Robert M. Gurney, FAIA
The office of Robert M. Gurney, FAIA is dedicated to the design of modern, meticulously detailed, thoughtfully ordered residentail and commercial projects senstive to site, program, and budget. Materials are employed with honesty, integrity, and ecological awareness.

The office of Robert M. Gurney, FAIA has created a body of work that has won local, regional, and national design awards, including an AIA National Honor Award. In addition, the firm's work has been published in numerous local, national, and international magazines, books, and periodicals. Robert Gurney was elevated to the College of Fellows of the American Institute of Architects in 2002.

Judith H. Lanius
Judith Lanius is an independent Architectural Historian and Preservationist with a particular interest in turn-of-the century Washington architecture in the context of cultural and social history. She publishes and lectures on the subject. She has a B.A. and M.A. in Art History from Boston University. For many years she worked in museum settings: she was the first curator for the National Building Museum.
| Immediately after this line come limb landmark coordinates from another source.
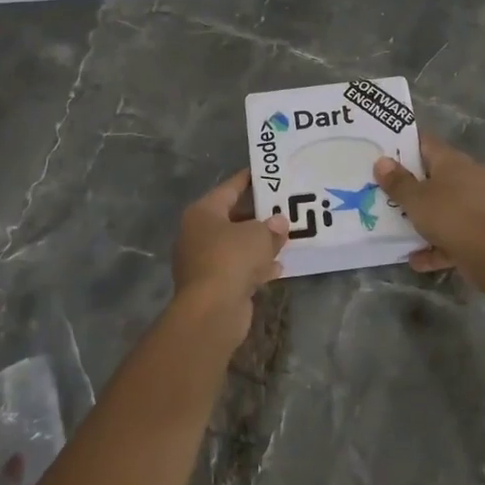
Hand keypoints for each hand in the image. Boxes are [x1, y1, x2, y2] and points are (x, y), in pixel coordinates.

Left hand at [170, 170, 289, 343]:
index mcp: (203, 213)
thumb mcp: (258, 236)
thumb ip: (271, 227)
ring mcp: (203, 261)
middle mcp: (198, 234)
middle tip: (283, 208)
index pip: (229, 189)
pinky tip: (278, 267)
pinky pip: (238, 268)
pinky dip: (255, 266)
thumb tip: (278, 223)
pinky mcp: (212, 285)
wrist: (211, 310)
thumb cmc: (231, 258)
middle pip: (232, 218)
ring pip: (236, 245)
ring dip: (258, 243)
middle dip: (258, 216)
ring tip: (286, 237)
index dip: (248, 180)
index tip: (267, 174)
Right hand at [373, 133, 484, 271]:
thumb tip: (382, 161)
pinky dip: (437, 245)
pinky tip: (417, 260)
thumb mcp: (415, 199)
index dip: (404, 145)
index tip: (384, 154)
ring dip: (425, 219)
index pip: (426, 143)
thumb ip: (397, 182)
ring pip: (446, 208)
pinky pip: (455, 235)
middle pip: (436, 176)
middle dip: (412, 187)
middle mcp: (469, 177)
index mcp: (452, 161)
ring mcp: (480, 204)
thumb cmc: (449, 215)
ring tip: (399, 230)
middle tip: (386, 193)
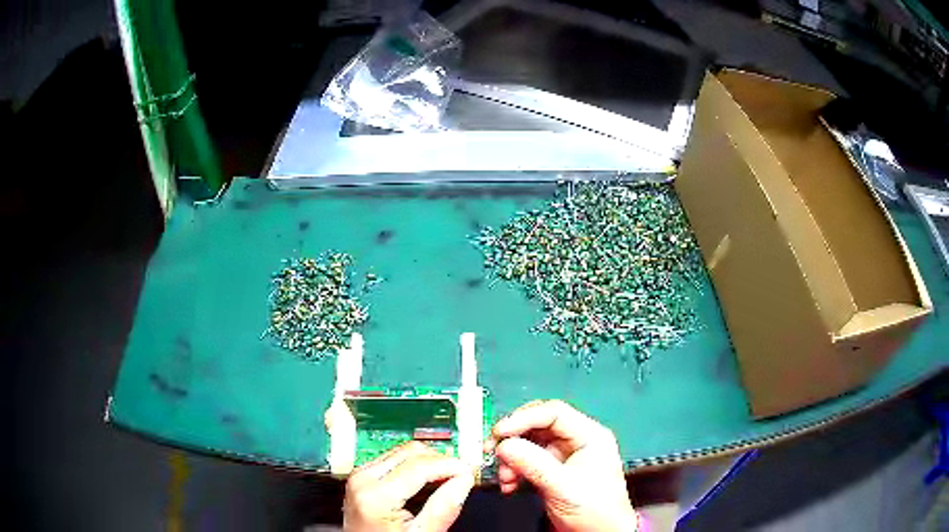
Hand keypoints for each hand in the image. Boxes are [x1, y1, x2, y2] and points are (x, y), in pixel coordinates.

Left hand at [343, 441, 474, 531]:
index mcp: (375, 495)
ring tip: (446, 480)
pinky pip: (393, 459)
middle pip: (411, 452)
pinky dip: (414, 466)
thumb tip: (464, 480)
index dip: (451, 465)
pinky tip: (427, 481)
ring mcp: (360, 476)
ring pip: (403, 451)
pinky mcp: (362, 476)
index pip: (421, 465)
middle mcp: (363, 479)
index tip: (470, 471)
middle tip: (461, 476)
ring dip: (428, 462)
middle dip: (441, 461)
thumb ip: (443, 508)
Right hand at [486, 400, 639, 531]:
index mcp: (590, 435)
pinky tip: (510, 485)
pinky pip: (527, 461)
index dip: (524, 418)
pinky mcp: (553, 470)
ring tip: (506, 478)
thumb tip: (504, 445)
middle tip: (492, 450)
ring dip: (511, 459)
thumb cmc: (594, 510)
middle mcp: (577, 440)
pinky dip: (514, 470)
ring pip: (529, 443)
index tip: (499, 432)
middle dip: (514, 439)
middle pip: (538, 425)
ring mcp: (564, 455)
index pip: (554, 413)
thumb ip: (534, 465)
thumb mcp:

She started the curatorial office of the Treasury Department Building and served as Chief Curator and Preservation Officer. She was responsible for the restoration of large portions of the Landmark building including the historic Cash Room. She was the Director of Historic Interiors for the consulting firm of Traceries, at which time she was involved in the interior restoration of the Warner Theatre and the City Post Office.
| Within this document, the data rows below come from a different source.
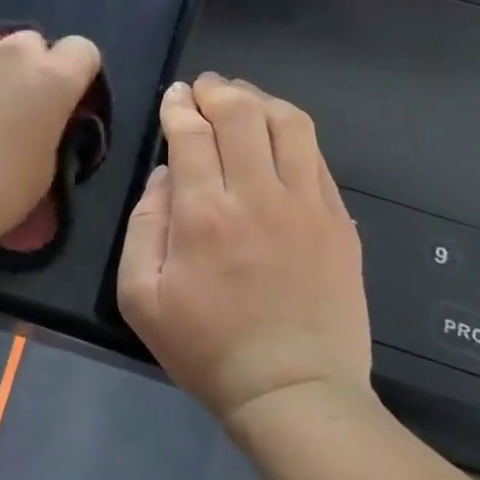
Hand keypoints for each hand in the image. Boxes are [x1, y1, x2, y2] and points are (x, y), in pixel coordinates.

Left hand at [0, 30, 102, 253]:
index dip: (76, 74)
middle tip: (14, 111)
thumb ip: (49, 132)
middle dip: (30, 70)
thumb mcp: (42, 171)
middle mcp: (13, 52)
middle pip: (33, 45)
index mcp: (53, 80)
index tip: (62, 104)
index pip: (83, 50)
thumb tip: (38, 122)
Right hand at [117, 75, 370, 423]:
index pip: (191, 133)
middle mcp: (258, 195)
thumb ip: (143, 225)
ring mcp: (307, 205)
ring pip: (289, 123)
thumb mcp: (140, 296)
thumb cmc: (205, 348)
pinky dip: (292, 133)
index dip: (179, 106)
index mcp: (203, 214)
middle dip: (217, 90)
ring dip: (260, 100)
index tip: (174, 97)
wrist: (292, 390)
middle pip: (241, 114)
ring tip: (242, 101)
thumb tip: (164, 176)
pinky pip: (317, 156)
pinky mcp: (339, 221)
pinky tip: (278, 138)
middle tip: (203, 88)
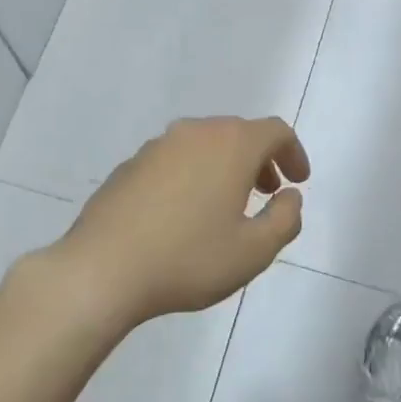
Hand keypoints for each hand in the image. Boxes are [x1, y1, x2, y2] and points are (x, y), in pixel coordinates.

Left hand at [51, 117, 309, 329]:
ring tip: (228, 206)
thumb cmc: (189, 259)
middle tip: (267, 194)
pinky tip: (185, 215)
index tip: (298, 182)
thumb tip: (290, 197)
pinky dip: (194, 176)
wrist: (102, 270)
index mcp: (230, 145)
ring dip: (225, 167)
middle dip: (260, 160)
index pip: (275, 131)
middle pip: (238, 133)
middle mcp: (194, 133)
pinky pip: (175, 161)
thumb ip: (285, 219)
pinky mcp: (128, 167)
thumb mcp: (254, 251)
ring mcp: (156, 147)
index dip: (294, 153)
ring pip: (204, 145)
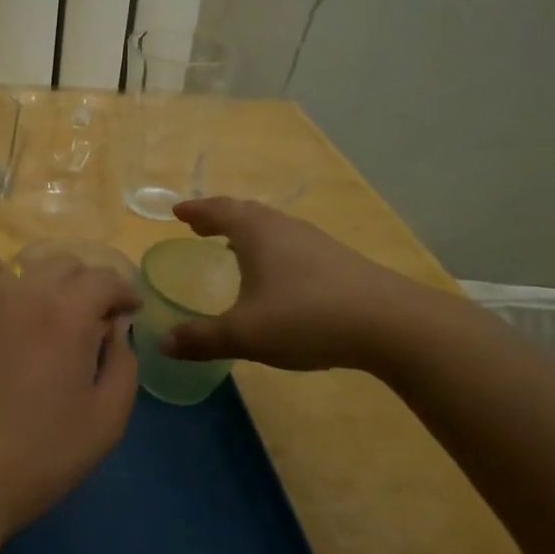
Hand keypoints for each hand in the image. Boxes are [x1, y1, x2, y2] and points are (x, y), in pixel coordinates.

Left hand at [0, 255, 140, 539]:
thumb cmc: (36, 456)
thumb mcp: (105, 421)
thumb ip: (123, 364)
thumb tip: (116, 330)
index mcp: (65, 312)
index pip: (104, 278)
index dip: (124, 292)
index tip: (130, 312)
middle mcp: (20, 290)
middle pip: (63, 264)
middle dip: (86, 285)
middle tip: (92, 319)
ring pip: (22, 269)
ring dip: (45, 285)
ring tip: (48, 320)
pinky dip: (7, 295)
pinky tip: (7, 327)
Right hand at [161, 197, 436, 372]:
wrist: (390, 324)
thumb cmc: (306, 318)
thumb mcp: (244, 334)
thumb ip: (201, 338)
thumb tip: (163, 343)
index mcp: (257, 232)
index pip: (218, 210)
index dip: (195, 210)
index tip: (176, 212)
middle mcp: (285, 227)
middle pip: (246, 213)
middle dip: (219, 218)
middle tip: (200, 227)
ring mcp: (316, 242)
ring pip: (272, 228)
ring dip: (247, 233)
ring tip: (232, 248)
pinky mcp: (339, 262)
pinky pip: (292, 245)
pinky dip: (271, 250)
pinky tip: (276, 276)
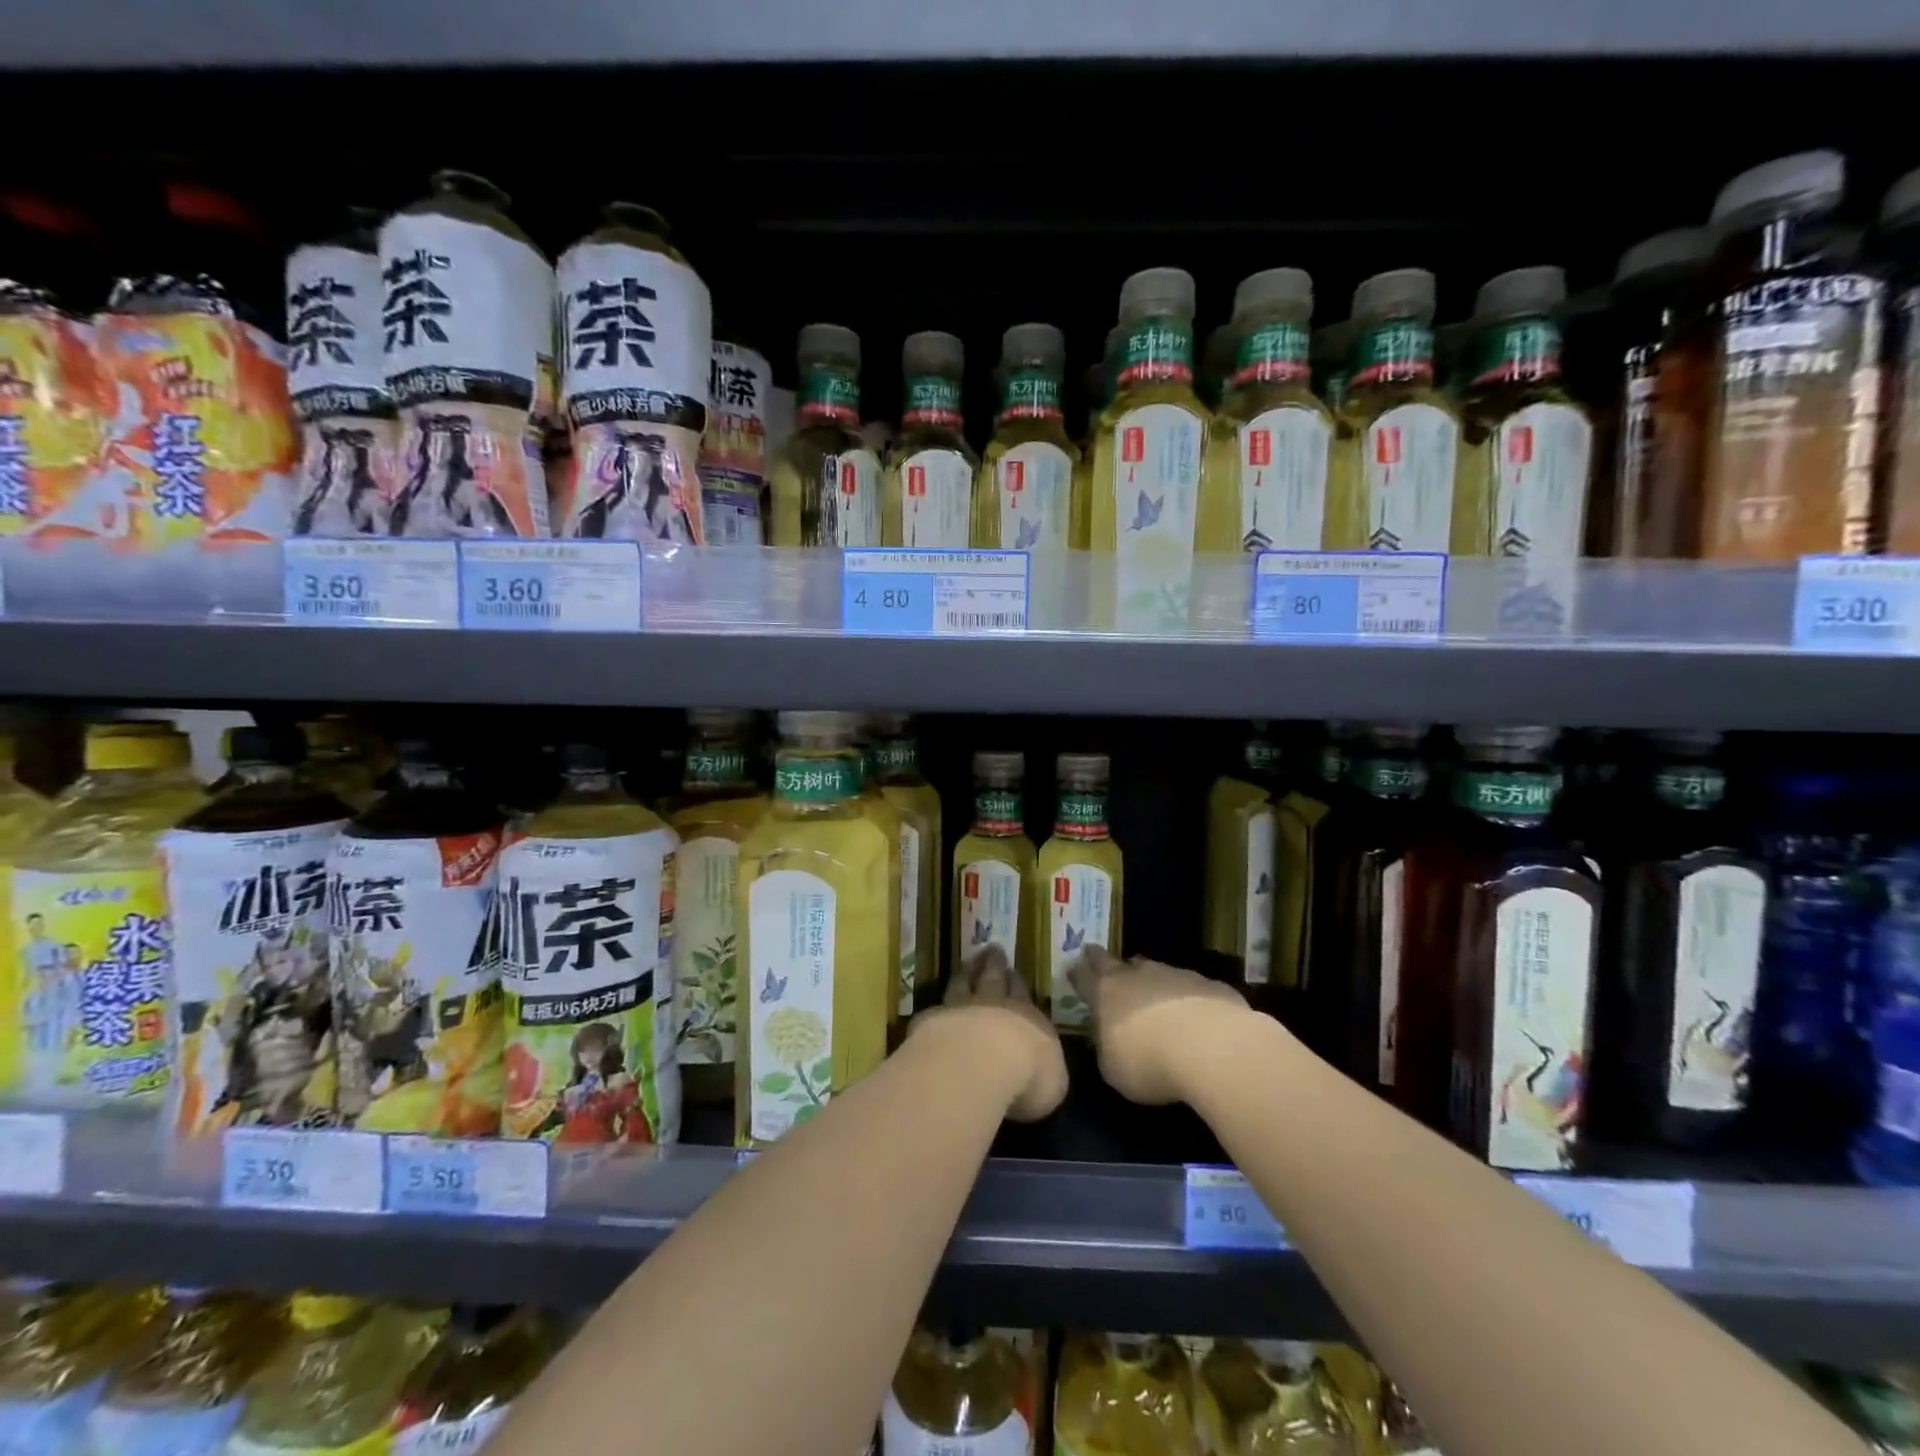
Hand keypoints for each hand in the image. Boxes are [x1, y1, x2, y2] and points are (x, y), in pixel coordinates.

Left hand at [913, 945, 1066, 1121]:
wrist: (983, 1062)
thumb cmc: (1029, 1074)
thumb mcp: (1053, 1081)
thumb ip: (1047, 1071)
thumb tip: (1044, 1071)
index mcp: (1027, 1017)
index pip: (1022, 994)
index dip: (1017, 982)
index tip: (1012, 970)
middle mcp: (993, 1006)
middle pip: (993, 979)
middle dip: (994, 964)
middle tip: (993, 949)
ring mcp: (961, 1009)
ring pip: (963, 984)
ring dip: (966, 972)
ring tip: (967, 962)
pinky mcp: (933, 1021)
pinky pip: (936, 1008)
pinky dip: (939, 1006)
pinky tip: (935, 1005)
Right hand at [1069, 947, 1249, 1104]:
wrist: (1211, 1046)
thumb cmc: (1149, 1062)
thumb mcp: (1114, 1069)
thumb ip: (1108, 1049)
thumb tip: (1111, 1041)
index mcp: (1106, 994)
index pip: (1084, 977)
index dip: (1078, 973)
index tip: (1073, 968)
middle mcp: (1137, 976)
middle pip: (1115, 963)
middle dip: (1104, 961)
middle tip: (1097, 957)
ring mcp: (1174, 975)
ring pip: (1154, 970)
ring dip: (1148, 979)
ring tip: (1149, 991)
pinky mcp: (1208, 984)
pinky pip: (1190, 987)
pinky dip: (1185, 996)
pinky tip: (1193, 1015)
She is active in community affairs. She served for eight years on the Board of DC Preservation League and chaired the Education Committee. She is a founder of Cultural Tourism DC. She was Chair of the Chain Bridge Road/University Preservation Committee and continues to serve on its board.

Victor A. Lundy, FAIA

Abad Ramirez, AIA

Judith H. Robinson
Judith Helm Robinson is principal of a firm which holds a key position as one of the oldest and most respected in the field of architectural and landscape history in the mid-Atlantic region. She has served as principal of her own firm for over 28 years. The firm has been on the nation's leading edge in evaluating buildings that have achieved significance within the last 50 years, and a large volume of the firm's work currently consists of buildings constructed in the 1940s, 50s, 60s, and 70s. Works and/or landscape plans by modern masters evaluated by the firm also include Paul Philippe Cret's monumental National Naval Medical Center, Louis I. Kahn's modern masterpiece the Salk Institute, Victor A. Lundy's handsome geometric U.S. Tax Court Building and Plaza, and Marcel Breuer's brutalistic Hubert H. Humphrey Building and Plaza. Ms. Robinson is accepted as an expert witness before local and federal historic preservation agencies. She is a member of the Board of Directors of numerous professional organizations, and her work has been extensively published.